You know, I might have actually read that book. The synopsis sounds very vaguely familiar, and I think I liked it. But The Summer Birds stuck with me more because that mental image of children swooping through the sky was just so magical.
Some short stories from grade school. I’m just curious if anyone else read them.
A couple of kids kill someone’s fish, and are forced to sit in a boat all night until they catch enough to replace them. They’re bitten by a lot of mosquitoes.
A couple of kids pick all of the low hanging peaches off of some trees, but in the end it just made the peaches up top grow extra large.
Someone has a house which, for whatever reason, has various flavors of pop coming out of the plumbing.
Sci-fi: the only thing I can remember about this, is that the flying insects (?) on this particular planet attack by folding their wings back and fly straight down like bombs. Not much to go on
I read a book in junior high about a WWI veteran suffering from shell shock. He had relocated to the Appalachia mountains for a quiet life. Meets a girl that is administering a new inoculation program for the hill people. The leader of one of the hillbilly clans doesn’t trust this new medicine, makes threats and eventually abducts the lady. The guy has to overcome his own psychological trauma to go help her.
great book. I’d love to read it again but have no idea who wrote it or the title. Surprising that a book that old (probably the 1940’s) is so relevant to todays victims of PTSD
Somebody could get quite wealthy developing a search engine for books. plug in basic plot words and get a list of books. shell shock, Appalachia and inoculation for example
Dammit, I don’t remember the title, but I had that book and that’s the one story I remember! It was a book of one-page horror stories, and the title of that story may have been “The Can.”
The can contained what the guy identified as one puny stewed tomato in juice. Some time after he eats the tomato he starts feeling weak. He goes to the doctor, and x-rays reveal that a lizard-like thing has hatched in his innards. The punch line is the doctor saying
the lizard is not eating him alive, “Apparently it only…drinks.”
It could be - the title didn’t ring a bell, but that 1971 publishing date could place it in my school’s library at the right time. I’ll have to track it down and see. I know I was reading a lot of Duncan’s semi-horror stuff then, so it would make sense.
I can remember reading a book around 1971 which I thought was called The Awakening, but it appears not. It was about a girl around age 13 who lived in Soviet Russia with her grandmother and sometimes her mother. I think the mother was sent off to a camp for awhile and came back pretty done in. Maybe the grandmother was religious, but the granddaughter was a good little soviet.

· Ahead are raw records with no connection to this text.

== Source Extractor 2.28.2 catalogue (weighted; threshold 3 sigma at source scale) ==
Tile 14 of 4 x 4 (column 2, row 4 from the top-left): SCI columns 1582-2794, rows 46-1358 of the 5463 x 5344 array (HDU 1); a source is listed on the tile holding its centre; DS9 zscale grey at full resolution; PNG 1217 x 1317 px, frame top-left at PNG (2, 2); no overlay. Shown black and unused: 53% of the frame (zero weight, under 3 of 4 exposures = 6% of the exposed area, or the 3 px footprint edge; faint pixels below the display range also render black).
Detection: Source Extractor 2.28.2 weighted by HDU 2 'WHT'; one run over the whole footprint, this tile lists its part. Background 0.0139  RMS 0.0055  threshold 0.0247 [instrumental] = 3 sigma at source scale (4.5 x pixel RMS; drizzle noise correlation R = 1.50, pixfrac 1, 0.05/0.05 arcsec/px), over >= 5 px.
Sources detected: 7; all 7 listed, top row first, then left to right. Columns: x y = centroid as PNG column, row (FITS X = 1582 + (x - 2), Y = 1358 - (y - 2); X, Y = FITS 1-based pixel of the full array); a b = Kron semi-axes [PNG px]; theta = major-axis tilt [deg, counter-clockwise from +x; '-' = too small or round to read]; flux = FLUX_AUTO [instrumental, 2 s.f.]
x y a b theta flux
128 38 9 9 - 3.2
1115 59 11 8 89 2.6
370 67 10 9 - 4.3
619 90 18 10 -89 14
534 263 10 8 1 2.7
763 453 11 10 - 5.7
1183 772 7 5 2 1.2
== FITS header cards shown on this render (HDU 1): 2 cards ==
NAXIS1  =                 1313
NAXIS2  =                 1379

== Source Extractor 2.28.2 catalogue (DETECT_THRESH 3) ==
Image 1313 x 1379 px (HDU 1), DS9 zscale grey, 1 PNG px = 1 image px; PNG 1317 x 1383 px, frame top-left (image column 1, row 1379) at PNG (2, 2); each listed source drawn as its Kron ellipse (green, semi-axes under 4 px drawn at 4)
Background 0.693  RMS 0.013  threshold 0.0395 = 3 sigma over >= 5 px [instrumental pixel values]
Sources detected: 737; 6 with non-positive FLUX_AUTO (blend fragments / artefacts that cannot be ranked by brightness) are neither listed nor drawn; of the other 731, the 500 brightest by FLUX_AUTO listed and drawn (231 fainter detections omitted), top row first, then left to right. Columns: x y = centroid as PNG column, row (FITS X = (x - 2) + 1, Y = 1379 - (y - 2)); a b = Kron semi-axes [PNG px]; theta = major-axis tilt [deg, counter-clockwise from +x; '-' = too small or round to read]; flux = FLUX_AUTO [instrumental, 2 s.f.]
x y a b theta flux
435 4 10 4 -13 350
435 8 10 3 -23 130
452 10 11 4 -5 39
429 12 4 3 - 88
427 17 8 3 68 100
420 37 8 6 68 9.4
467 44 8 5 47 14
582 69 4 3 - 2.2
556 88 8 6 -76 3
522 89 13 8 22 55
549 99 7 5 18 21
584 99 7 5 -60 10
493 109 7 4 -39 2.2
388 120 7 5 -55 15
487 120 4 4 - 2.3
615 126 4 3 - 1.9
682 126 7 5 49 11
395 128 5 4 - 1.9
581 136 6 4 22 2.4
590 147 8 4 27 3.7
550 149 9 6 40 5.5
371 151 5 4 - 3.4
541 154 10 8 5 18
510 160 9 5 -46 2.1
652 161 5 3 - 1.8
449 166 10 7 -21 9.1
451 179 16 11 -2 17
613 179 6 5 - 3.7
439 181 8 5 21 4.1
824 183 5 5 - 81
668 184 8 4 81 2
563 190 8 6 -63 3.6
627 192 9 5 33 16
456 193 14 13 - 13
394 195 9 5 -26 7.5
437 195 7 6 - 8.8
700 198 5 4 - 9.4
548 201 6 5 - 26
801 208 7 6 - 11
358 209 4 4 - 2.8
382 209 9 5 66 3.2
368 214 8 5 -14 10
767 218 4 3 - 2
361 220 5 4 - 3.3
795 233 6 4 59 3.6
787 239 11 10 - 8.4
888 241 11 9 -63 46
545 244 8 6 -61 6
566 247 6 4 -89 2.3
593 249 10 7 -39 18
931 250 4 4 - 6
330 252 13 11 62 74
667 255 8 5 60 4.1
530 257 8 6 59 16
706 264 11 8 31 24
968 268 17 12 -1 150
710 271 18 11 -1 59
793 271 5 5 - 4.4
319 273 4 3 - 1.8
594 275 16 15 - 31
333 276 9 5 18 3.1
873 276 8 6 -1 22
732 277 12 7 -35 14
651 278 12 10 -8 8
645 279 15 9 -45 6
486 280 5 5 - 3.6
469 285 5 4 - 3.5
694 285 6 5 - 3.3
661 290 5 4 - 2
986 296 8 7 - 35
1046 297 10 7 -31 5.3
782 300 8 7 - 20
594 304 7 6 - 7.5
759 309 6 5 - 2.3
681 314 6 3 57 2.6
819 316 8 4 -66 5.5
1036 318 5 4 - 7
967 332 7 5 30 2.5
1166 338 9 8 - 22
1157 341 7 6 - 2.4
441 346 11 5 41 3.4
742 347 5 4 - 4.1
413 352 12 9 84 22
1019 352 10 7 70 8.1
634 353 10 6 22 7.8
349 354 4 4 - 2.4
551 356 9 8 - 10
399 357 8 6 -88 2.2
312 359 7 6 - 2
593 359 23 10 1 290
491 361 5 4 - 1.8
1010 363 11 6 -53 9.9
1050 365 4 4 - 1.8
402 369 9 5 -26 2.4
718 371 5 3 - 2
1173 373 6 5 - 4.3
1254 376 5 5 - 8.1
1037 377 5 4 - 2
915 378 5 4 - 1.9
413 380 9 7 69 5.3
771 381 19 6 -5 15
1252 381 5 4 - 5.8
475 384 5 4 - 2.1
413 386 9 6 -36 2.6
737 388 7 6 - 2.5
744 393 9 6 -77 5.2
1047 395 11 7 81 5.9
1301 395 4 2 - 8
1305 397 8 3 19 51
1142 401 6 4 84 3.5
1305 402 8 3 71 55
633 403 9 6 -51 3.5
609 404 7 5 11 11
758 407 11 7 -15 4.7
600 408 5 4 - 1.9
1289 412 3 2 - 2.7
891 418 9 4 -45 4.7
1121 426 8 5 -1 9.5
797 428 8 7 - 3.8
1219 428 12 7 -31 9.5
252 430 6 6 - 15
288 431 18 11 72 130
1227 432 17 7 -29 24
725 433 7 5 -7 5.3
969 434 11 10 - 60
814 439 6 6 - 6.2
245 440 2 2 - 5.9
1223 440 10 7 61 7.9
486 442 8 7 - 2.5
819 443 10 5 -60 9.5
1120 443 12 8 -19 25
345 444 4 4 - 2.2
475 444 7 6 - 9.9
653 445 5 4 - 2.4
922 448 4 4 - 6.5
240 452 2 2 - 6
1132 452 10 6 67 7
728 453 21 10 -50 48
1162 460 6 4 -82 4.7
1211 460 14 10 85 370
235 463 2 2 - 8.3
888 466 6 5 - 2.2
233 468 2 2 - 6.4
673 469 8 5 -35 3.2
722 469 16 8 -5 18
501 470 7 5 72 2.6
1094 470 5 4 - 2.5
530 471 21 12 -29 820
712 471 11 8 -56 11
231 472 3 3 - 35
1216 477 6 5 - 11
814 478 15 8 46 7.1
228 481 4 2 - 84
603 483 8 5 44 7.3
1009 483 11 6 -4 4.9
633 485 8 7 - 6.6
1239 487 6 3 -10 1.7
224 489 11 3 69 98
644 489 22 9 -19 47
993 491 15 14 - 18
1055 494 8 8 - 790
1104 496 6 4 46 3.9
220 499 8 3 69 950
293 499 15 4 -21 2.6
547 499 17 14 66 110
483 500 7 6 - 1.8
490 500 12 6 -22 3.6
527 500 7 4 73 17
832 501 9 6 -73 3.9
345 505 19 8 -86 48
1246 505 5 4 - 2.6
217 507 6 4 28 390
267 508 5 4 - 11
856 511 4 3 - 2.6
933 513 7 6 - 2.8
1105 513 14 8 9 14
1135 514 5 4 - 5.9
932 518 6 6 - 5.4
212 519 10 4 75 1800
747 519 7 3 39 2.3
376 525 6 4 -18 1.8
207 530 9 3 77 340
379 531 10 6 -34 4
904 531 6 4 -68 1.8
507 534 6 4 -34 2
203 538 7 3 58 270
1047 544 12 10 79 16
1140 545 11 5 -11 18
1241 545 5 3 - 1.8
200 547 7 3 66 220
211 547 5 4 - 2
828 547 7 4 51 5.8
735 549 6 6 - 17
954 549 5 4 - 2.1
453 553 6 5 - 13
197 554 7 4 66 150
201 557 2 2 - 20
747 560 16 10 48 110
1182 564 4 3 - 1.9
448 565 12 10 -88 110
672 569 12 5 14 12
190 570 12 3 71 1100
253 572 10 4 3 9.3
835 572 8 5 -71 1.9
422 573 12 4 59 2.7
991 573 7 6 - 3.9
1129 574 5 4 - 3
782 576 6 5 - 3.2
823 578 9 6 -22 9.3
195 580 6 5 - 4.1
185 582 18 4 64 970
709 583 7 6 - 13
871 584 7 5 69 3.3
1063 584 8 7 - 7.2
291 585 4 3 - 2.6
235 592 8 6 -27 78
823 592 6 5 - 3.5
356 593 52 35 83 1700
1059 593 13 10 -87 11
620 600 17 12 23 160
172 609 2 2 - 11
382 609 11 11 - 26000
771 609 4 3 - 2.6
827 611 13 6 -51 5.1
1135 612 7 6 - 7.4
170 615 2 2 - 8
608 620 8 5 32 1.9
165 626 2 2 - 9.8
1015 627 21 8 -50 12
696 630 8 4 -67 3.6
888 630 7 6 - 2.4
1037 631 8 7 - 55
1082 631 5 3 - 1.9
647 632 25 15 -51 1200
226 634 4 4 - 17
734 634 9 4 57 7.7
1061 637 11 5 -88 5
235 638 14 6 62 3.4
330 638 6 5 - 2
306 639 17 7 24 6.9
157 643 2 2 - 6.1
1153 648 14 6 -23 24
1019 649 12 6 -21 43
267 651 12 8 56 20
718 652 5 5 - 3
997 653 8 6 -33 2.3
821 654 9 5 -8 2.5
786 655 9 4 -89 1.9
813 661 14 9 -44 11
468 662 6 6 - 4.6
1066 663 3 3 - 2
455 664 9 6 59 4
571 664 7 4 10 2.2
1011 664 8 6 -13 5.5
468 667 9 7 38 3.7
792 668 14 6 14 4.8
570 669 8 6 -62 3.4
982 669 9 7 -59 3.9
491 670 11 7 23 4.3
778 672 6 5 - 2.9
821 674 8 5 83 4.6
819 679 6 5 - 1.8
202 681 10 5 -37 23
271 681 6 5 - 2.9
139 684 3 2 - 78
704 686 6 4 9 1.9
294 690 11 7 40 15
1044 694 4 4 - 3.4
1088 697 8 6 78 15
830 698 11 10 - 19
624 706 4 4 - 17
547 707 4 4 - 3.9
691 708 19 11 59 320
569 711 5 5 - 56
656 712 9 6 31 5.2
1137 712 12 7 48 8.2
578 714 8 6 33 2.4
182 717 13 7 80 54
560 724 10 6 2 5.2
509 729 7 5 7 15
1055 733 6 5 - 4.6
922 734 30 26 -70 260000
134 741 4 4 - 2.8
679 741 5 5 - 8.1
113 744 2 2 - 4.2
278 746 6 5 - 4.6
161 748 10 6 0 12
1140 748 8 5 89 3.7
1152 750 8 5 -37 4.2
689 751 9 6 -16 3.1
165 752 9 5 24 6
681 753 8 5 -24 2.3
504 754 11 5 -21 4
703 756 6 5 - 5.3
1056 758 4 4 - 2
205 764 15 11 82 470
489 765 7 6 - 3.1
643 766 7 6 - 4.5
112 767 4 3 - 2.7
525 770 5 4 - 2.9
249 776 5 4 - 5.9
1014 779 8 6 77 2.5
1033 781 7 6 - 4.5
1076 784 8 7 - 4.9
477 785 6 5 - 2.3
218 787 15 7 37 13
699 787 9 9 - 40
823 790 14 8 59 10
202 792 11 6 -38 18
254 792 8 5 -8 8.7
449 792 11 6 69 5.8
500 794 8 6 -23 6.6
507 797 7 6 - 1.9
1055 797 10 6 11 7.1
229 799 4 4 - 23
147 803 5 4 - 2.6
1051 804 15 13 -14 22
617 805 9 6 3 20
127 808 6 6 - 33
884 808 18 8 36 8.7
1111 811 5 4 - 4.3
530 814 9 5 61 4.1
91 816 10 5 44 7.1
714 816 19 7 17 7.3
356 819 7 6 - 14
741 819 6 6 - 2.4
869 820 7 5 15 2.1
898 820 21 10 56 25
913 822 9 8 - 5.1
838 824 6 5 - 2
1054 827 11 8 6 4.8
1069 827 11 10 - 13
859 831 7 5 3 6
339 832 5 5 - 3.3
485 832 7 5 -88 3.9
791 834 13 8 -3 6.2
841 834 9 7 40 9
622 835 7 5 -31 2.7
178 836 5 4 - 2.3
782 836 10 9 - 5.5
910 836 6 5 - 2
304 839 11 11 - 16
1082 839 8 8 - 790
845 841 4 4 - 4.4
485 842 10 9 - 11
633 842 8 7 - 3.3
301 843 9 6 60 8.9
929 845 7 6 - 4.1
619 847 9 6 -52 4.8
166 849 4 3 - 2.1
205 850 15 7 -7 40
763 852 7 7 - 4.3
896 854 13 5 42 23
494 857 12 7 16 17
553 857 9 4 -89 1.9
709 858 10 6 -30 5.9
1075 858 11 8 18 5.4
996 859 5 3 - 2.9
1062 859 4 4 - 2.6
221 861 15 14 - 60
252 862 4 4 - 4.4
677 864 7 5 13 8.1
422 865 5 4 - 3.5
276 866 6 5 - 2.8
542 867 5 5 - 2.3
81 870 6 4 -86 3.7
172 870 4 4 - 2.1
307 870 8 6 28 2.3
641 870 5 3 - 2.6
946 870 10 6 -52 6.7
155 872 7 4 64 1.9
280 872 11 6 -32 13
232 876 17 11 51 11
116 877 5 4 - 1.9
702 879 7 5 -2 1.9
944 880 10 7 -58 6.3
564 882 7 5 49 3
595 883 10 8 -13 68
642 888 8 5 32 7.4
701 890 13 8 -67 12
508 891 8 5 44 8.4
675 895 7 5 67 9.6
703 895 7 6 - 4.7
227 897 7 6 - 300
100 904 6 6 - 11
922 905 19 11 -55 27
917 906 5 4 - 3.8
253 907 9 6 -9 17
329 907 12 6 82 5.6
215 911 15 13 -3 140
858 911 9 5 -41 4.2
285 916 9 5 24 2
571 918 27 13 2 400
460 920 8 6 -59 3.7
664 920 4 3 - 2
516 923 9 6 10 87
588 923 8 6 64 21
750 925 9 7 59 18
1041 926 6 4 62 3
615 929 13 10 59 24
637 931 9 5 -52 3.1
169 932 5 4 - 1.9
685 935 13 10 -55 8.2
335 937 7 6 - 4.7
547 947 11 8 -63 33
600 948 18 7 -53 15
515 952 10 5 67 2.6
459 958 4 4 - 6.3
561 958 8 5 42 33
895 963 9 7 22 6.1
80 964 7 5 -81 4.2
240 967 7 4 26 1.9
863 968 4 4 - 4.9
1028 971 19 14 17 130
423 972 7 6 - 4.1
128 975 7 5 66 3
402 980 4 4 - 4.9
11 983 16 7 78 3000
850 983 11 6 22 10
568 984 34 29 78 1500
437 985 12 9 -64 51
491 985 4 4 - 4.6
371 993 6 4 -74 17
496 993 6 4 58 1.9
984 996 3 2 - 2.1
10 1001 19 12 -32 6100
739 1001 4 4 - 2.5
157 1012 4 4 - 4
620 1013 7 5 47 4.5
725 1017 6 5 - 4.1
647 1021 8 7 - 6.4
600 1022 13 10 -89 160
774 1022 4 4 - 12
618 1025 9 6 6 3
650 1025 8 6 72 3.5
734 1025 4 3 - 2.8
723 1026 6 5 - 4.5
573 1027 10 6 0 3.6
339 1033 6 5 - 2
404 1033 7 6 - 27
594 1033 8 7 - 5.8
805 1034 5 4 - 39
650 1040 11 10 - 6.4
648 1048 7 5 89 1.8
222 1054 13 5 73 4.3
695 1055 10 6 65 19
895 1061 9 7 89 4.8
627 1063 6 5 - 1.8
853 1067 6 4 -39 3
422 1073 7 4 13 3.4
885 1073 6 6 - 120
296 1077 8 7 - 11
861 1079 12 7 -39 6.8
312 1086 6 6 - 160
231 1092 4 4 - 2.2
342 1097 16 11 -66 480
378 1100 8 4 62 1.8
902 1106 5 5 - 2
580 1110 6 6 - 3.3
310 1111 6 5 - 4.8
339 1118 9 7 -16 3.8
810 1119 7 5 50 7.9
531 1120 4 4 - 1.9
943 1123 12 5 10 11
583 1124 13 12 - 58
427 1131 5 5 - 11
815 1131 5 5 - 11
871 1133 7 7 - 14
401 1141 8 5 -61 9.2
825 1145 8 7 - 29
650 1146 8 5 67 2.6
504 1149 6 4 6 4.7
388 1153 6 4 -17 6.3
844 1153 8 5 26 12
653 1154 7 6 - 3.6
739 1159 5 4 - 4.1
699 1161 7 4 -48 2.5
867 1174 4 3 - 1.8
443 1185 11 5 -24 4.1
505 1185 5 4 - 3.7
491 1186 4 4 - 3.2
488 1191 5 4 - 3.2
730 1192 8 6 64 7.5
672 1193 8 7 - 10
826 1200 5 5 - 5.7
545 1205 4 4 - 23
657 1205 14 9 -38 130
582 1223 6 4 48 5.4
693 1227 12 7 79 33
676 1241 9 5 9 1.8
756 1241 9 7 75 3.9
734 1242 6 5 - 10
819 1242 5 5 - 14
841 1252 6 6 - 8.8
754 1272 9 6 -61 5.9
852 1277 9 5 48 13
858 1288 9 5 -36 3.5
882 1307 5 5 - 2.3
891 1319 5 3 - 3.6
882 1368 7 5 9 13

I have a book that I have vague memories of… Can’t remember all the plot points, but it will occasionally pop into my head. This thread made me think of it, and now it’s driving me crazy.
It was about a guy who was being chased and hunted by another guy (or group… I can’t recall). The guy who was being chased used a number of different tricks to elude capture. I think one of the things he did was hide under sand, using a reed or hollow plant to breath through. I also remember a cave.
The title “Death Hunt” came to me, but that isn’t it. That is a Lee Marvin, Charles Bronson movie… Googling has turned up nothing, but I remember only vague plot points at this stage… It almost feels like a dream, but I did read this book when I was a kid, dammit!
(Why oh why did I click on this thread? I will be tortured all night!)
There was a book I read in the early 70s but may have been written earlier like in the 50s. I think it was a collection of stories (although each story may have just been a different chapter) about a boy who builds robots out of discarded tin cans. I remember he built a small one he named “Campbell” because it was made out of Campbell’s Soup cans.
This thread inspired me to do a Google search on a book I have wondered about for years. It involved kids, a babysitter and a magic bathtub. I think I found it! Mr. Pudgins. It does not seem to be available at our local library, but it is in print again. My kids might like it, maybe I will order a copy.